### SHORT PROBLEM
How many lines of the data below contain the string "qUnion", with case counting? Give only the number.

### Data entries
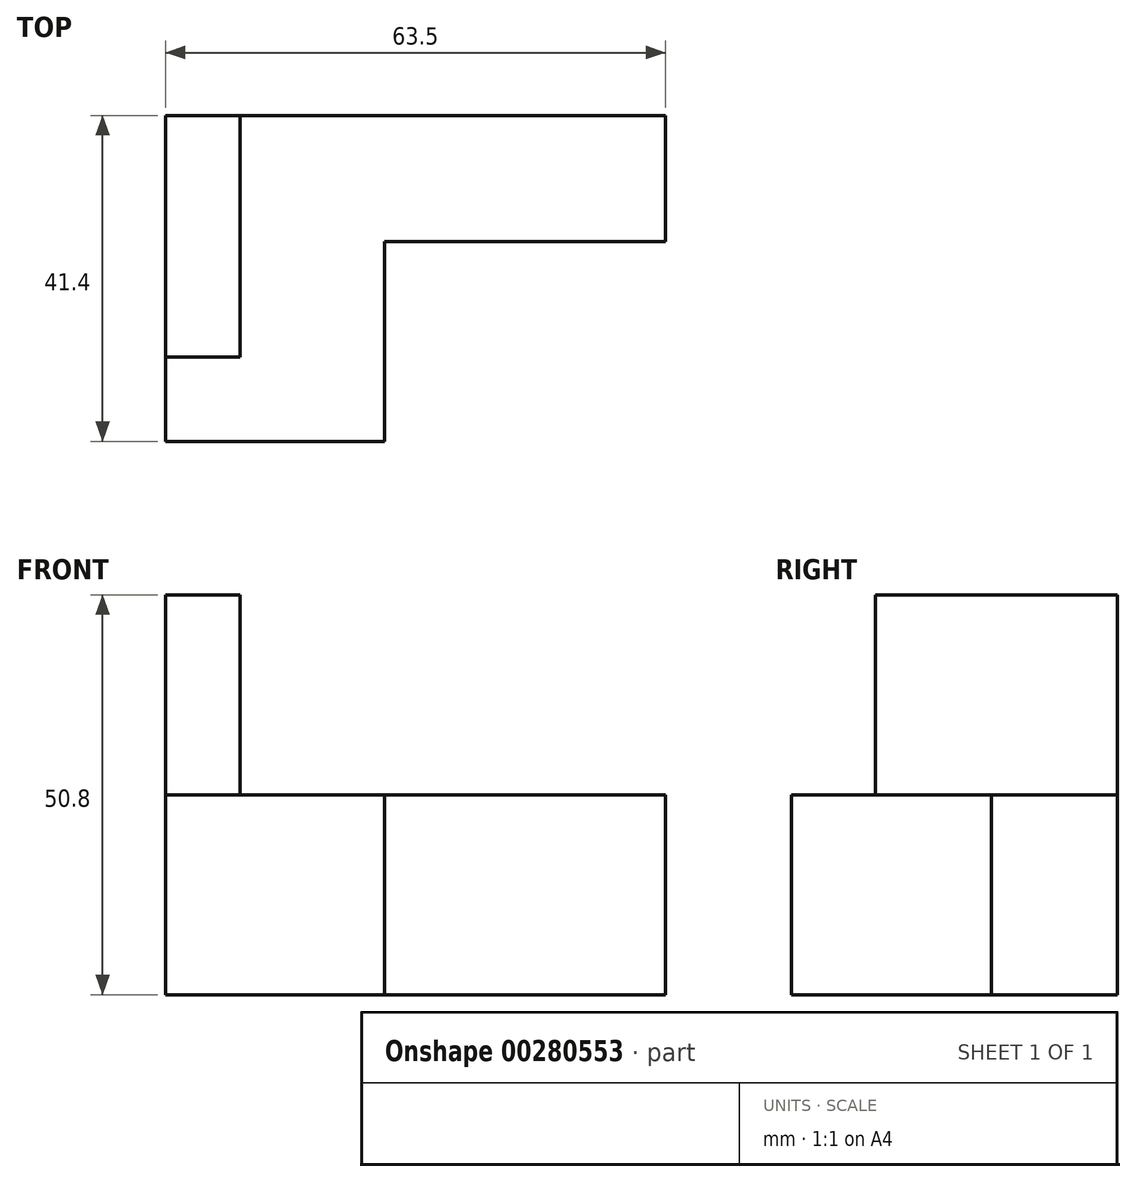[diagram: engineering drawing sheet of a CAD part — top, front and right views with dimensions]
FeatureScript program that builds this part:
annotation { "Feature Type Name" : "Feature", "Feature Type Description" : "" }
export const myFeature = defineFeature(function(context is Context, id is Id, definition is map)
    precondition{}
    {
        {
            var Q0;
            Q0=qCreatedBy(makeId("Front.planeOp"),FACE);
            var sketch = newSketch(context, id + "F0", { "sketchPlane" : qUnion([Q0])});
            skLineSegment(sketch, "E0.bottom", {"start": v(-63.5, 25.4) * mm, "end": v(0, 25.4) * mm});
            skLineSegment(sketch, "E0.top", {"start": v(-63.5, 0) * mm, "end": v(0, 0) * mm});
            skLineSegment(sketch, "E0.left", {"start": v(-63.5, 25.4) * mm, "end": v(-63.5, 0) * mm});
            skLineSegment(sketch, "E0.right", {"start": v(0, 25.4) * mm, "end": v(0, 0) * mm});
            skSolve(sketch);
        }
        {
            var Q0;
            Q0=makeQuery(id+"F0.imprint","IMPRINT",FACE,{"disambiguationData":[TD([[makeQuery(id+"F0.imprint","IMPRINT",EDGE,{"derivedFrom":sQuery(id+"F0.wireOp",EDGE,"E0.bottom")}),-1.0]])]});
            extrude(context, id + "F1", {"entities" : qUnion([Q0]), "depth" : 41.4 * mm});
        }
        {
            var Q0;
            Q0=makeQuery(id+"F1.opExtrude","SWEPT_FACE",FACE,{"disambiguationData":[OSD([sQuery(id+"F0.wireOp",EDGE,"E0.bottom")])]});
            var sketch = newSketch(context, id + "F2", { "sketchPlane" : qUnion([Q0])});
            skSolve(sketch);
        }
        {
            var Q0;
            Q0=makeQuery(id+"F1.opExtrude","CAP_FACE",FACE,{"disambiguationData":[OSD([sQuery(id+"F0.wireOp",EDGE,"E0.bottom"),sQuery(id+"F0.wireOp",EDGE,"E0.top"),sQuery(id+"F0.wireOp",EDGE,"E0.left"),sQuery(id+"F0.wireOp",EDGE,"E0.right")])],"isStart":false});
            var sketch = newSketch(context, id + "F3", { "sketchPlane" : qUnion([Q0])});
            skLineSegment(sketch, "E1.bottom", {"start": v(0, 0) * mm, "end": v(-35.66, 0) * mm});
            skLineSegment(sketch, "E1.top", {"start": v(0, 25.4) * mm, "end": v(-35.66, 25.4) * mm});
            skLineSegment(sketch, "E1.left", {"start": v(0, 0) * mm, "end": v(0, 25.4) * mm});
            skLineSegment(sketch, "E1.right", {"start": v(-35.66, 0) * mm, "end": v(-35.66, 25.4) * mm});
            skSolve(sketch);
        }
        {
            var Q0;
            Q0=makeQuery(id+"F3.imprint","IMPRINT",FACE,{"disambiguationData":[TD([[makeQuery(id+"F3.imprint","IMPRINT",EDGE,{"derivedFrom":sQuery(id+"F3.wireOp",EDGE,"E1.bottom")}),1.0]])]});
            extrude(context, id + "F4", {"entities" : qUnion([Q0]), "operationType" : NewBodyOperationType.REMOVE, "oppositeDirection" : true, "depth" : 25.4 * mm});
        }
        {
            var Q0;
            {var subQ0=sQuery(id+"F0.wireOp",EDGE,"E0.bottom");Q0=makeQuery(id+"F2.imprint","IMPRINT",FACE,{"disambiguationData":[TD([[makeQuery(id+"F2.imprint","IMPRINT",EDGE,{"derivedFrom":makeQuery(id+"F1.opExtrude","CAP_EDGE",EDGE,{"disambiguationData":[OSD([subQ0])],"isStart":true})}),-1.0]])]});}
            var sketch = newSketch(context, id + "F5", { "sketchPlane" : qUnion([Q0])});
            skLineSegment(sketch, "E2.bottom", {"start": v(-54.04, 0) * mm, "end": v(-63.52, 0) * mm});
            skLineSegment(sketch, "E2.top", {"start": v(-54.04, -30.71) * mm, "end": v(-63.52, -30.71) * mm});
            skLineSegment(sketch, "E2.left", {"start": v(-54.04, 0) * mm, "end": v(-54.04, -30.71) * mm});
            skLineSegment(sketch, "E2.right", {"start": v(-63.52, 0) * mm, "end": v(-63.52, -30.71) * mm});
            skSolve(sketch);
        }
        {
            var Q0;
            {var subQ4=sQuery(id+"F5.wireOp",EDGE,"E2.left");Q0=makeQuery(id+"F5.imprint","IMPRINT",FACE,{"disambiguationData":[TD([[makeQuery(id+"F5.imprint","IMPRINT",EDGE,{"derivedFrom":subQ4}),-1.0]])]});}
            extrude(context, id + "F6", {"entities" : qUnion([Q0]), "operationType" : NewBodyOperationType.ADD, "depth" : 25.4 * mm});
        }
    });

### TASK RESULT
7